Delegate in parallel:

  • qa-lead: Execute full regression test suite. Test all critical paths. Verify no S1/S2 bugs. Sign off on quality.
  • devops-engineer: Build release artifacts for all target platforms. Verify builds are clean and reproducible. Run automated tests in CI.
  • security-engineer (if game has online features, multiplayer, or player data): Conduct pre-release security audit. Review authentication, anti-cheat, data privacy compliance. Sign off on security posture.
  • network-programmer (if game has multiplayer): Sign off on netcode stability. Verify lag compensation, reconnect handling, and bandwidth usage under load.
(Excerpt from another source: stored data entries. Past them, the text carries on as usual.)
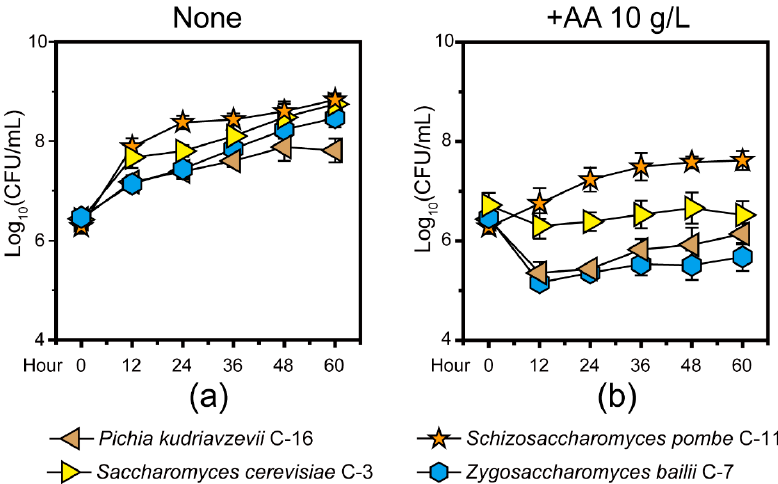
Figure 1. The microbial biomass of four core yeast strains ( Pichia kudriavzevii C-16, Saccharomyces cerevisiae C-3, Schizosaccharomyces pombe C-11, and Zygosaccharomyces bailii C-7) isolated from fermentation microbiota in None ( a ) and +AA 10 g/L ( b ) group samples (see details in Section 2). Data are expressed as mean ± SD from biological triplicates. Error bars indicate standard deviation from three independent experiments.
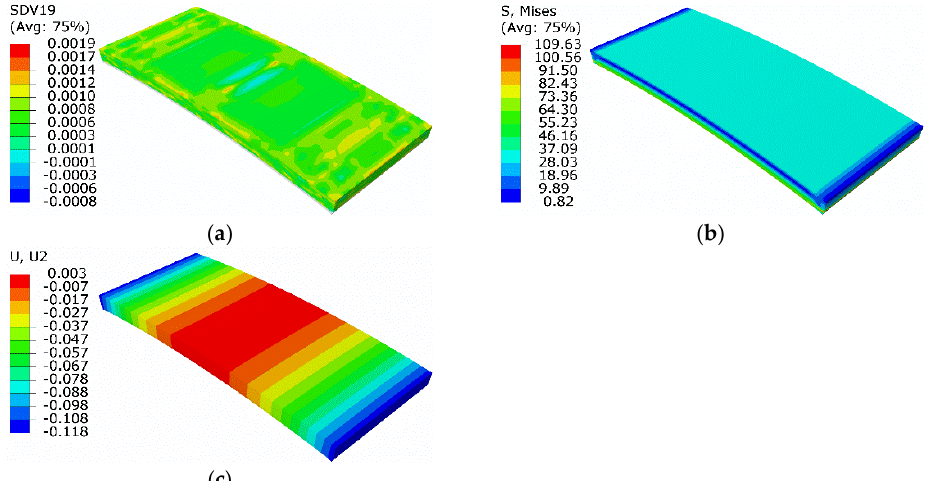
Figure 10. Results at the end of temperature rising: ( a ) volume fraction of detwinned martensite; ( b ) equivalent stress; ( c ) normal displacement.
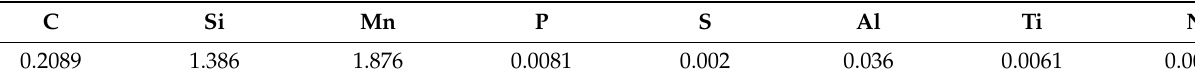
Table 1. Chemical compositions of QP980steel sheet (wt %).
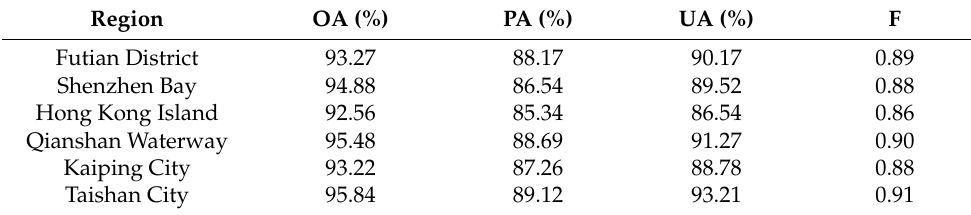
Figure 10. BAs extraction results of our proposed method for the second Sentinel-1 SAR image. The first row denotes the BAs extraction results of the whole SAR image, which are shown in red. ( a1 – a4 ) Original SAR images of the four selected areas from the whole image. ( b1 – b4 ) The corresponding binary BAs extraction map. Table 3. BAs extraction accuracy of the six areas in Figure 9 using our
Phase 4: Localization, Performance, and Analytics

Delegate (can run in parallel with Phase 3 if resources available):

  • Verify all strings are translated (delegate to localization-lead if available)
  • Run performance benchmarks against targets (delegate to performance-analyst if available)
  • analytics-engineer: Verify all telemetry events fire correctly on release build. Confirm dashboards are receiving data. Check that critical funnels (onboarding, progression, monetization if applicable) are instrumented.
  • Output: localization, performance, and analytics sign-off

Phase 5: Go/No-Go

Delegate to producer:

  • Collect sign-off from: qa-lead, release-manager, devops-engineer, technical-director
  • Evaluate any open issues — are they blocking or can they ship?
  • Make the go/no-go call
  • Output: release decision with rationale

Phase 6: Deployment (if GO)

Delegate to release-manager + devops-engineer:

  • Tag the release in version control
  • Generate changelog using /changelog
  • Deploy to staging for final smoke test
  • Deploy to production
  • Monitor for 48 hours post-release

Delegate to community-manager (in parallel with deployment):

  • Finalize patch notes using /patch-notes [version]
  • Prepare launch announcement (store page updates, social media, community post)
  • Draft known issues post if any S3+ issues shipped
  • Output: all player-facing release communication, ready to publish on deploy confirmation

Phase 7: Post-Release

  • release-manager: Generate release report (what shipped, what was deferred, metrics)
  • producer: Update milestone tracking, communicate to stakeholders
  • qa-lead: Monitor incoming bug reports for regressions
  • community-manager: Publish all player-facing communication, monitor community sentiment
  • analytics-engineer: Confirm live dashboards are healthy; alert if any critical events are missing
  • Schedule post-release retrospective if issues occurred

Error Recovery Protocol

If any spawned agent (via Task) returns BLOCKED, errors, or cannot complete:

  1. Surface immediately: Report "[AgentName]: BLOCKED — [reason]" to the user before continuing to dependent phases
  2. Assess dependencies: Check whether the blocked agent's output is required by subsequent phases. If yes, do not proceed past that dependency point without user input.
  3. Offer options via AskUserQuestion with choices:
    • Skip this agent and note the gap in the final report
    • Retry with narrower scope
    • Stop here and resolve the blocker first
  4. Always produce a partial report — output whatever was completed. Never discard work because one agent blocked.

Common blockers:

  • Input file missing (story not found, GDD absent) → redirect to the skill that creates it
  • ADR status is Proposed → do not implement; run /architecture-decision first
  • Scope too large → split into two stories via /create-stories
  • Conflicting instructions between ADR and story → surface the conflict, do not guess

Output

A summary report covering: release version, scope, quality gate results, go/no-go decision, deployment status, and monitoring plan.